● TASK REQUIREMENTS
Beginning at the line that contains "For every layout", write out every line down to the end of the records, with both ends kept and nothing added.

-- Opening Marker --

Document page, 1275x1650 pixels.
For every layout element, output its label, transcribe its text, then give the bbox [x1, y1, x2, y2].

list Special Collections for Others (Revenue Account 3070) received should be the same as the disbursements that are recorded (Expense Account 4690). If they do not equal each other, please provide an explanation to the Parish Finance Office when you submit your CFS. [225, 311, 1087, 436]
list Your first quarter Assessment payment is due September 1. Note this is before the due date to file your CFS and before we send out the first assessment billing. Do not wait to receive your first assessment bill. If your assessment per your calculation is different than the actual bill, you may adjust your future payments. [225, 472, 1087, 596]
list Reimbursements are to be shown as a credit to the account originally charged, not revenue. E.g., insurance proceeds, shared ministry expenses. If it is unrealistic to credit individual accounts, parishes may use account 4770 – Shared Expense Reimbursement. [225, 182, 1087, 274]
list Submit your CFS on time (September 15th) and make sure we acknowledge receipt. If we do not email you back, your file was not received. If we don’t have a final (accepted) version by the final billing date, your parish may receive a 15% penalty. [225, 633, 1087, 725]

-- Closing Marker --

● EXERCISE ANSWER
For every layout element, output its label, transcribe its text, then give the bbox [x1, y1, x2, y2].

list Special Collections for Others (Revenue Account 3070) received should be the same as the disbursements that are recorded (Expense Account 4690). If they do not equal each other, please provide an explanation to the Parish Finance Office when you submit your CFS. [225, 311, 1087, 436]
list Your first quarter Assessment payment is due September 1. Note this is before the due date to file your CFS and before we send out the first assessment billing. Do not wait to receive your first assessment bill. If your assessment per your calculation is different than the actual bill, you may adjust your future payments. [225, 472, 1087, 596]
list Reimbursements are to be shown as a credit to the account originally charged, not revenue. E.g., insurance proceeds, shared ministry expenses. If it is unrealistic to credit individual accounts, parishes may use account 4770 – Shared Expense Reimbursement. [225, 182, 1087, 274]
list Submit your CFS on time (September 15th) and make sure we acknowledge receipt. If we do not email you back, your file was not received. If we don’t have a final (accepted) version by the final billing date, your parish may receive a 15% penalty. [225, 633, 1087, 725]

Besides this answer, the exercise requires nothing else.